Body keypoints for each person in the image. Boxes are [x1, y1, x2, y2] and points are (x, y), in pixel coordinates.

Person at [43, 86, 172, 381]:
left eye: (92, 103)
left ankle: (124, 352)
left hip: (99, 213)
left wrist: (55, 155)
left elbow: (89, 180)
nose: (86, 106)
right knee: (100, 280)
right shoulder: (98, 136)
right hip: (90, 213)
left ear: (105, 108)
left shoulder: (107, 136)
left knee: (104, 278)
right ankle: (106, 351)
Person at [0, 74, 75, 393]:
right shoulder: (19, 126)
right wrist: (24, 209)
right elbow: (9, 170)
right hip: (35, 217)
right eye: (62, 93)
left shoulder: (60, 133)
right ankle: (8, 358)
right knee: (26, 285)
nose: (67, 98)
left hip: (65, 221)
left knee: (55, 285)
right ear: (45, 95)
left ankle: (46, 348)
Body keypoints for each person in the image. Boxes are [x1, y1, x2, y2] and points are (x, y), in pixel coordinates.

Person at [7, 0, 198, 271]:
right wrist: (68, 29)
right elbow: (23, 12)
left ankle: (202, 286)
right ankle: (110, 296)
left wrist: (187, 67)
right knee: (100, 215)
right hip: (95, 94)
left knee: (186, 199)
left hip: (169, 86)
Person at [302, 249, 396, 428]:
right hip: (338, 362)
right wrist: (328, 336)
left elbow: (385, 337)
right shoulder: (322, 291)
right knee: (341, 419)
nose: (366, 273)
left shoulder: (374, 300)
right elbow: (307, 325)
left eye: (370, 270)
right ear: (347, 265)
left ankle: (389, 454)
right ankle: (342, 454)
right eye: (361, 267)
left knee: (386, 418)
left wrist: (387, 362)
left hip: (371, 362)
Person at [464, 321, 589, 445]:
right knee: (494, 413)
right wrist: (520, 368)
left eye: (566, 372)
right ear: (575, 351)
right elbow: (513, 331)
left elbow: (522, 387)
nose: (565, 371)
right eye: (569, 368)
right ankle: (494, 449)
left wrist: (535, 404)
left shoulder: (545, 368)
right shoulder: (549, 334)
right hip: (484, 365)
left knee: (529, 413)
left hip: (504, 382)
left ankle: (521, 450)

Exercise brief ::
For the listing above, print only the lines starting at the line containing "left eye: (370, 270)" and ending at the line containing "nose: (565, 371)", exactly, both included.

Solution to this exercise ::
left eye: (370, 270)
right ear: (347, 265)
left ankle: (389, 454)
right ankle: (342, 454)
right eye: (361, 267)
left knee: (386, 418)
left wrist: (387, 362)
left hip: (371, 362)
Person at [464, 321, 589, 445]:
right knee: (494, 413)
right wrist: (520, 368)
left eye: (566, 372)
right ear: (575, 351)
right elbow: (513, 331)
left elbow: (522, 387)
nose: (565, 371)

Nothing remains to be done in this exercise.